Work instructions
From the line with "30 443 1385" to the last line of the data below, repeat every line exactly and add nothing.

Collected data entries
────────────────────────────────────────

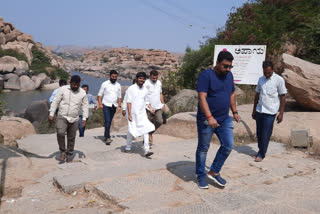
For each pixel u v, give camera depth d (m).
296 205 3.63
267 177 4.59
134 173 4.73
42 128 12.84
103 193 3.98
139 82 6.09
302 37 12.59
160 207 3.55
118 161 5.71
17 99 48.22
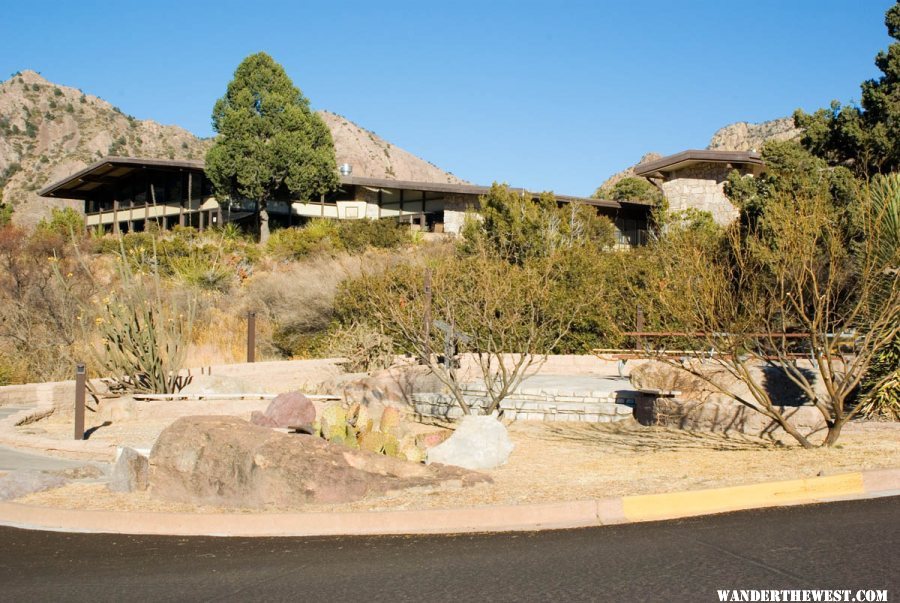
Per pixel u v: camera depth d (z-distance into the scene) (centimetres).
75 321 2400
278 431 1019
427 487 906
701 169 3909
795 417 1238
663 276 1848
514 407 1595
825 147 2552
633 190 6925
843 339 1248
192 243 3603
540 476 1012
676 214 3462
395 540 766
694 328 1241
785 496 855
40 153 12538
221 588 636
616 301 2206
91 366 2253
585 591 595
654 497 831
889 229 1226
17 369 2262
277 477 880
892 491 866
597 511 818
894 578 598
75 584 658
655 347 1777
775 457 1040
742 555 664
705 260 1271
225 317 2752
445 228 4319
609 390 1623
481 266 1892
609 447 1245
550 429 1466
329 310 2625
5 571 700
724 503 839
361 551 730
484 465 1097
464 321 1842
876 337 1154
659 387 1479
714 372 1336
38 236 3225
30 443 1385
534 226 2886
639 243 4662
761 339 1407
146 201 4484
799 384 1123
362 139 19200
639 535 743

────────────────────────────────────────

Answer to this exercise
30 443 1385
534 226 2886
639 243 4662
761 339 1407
146 201 4484
799 384 1123
362 139 19200
639 535 743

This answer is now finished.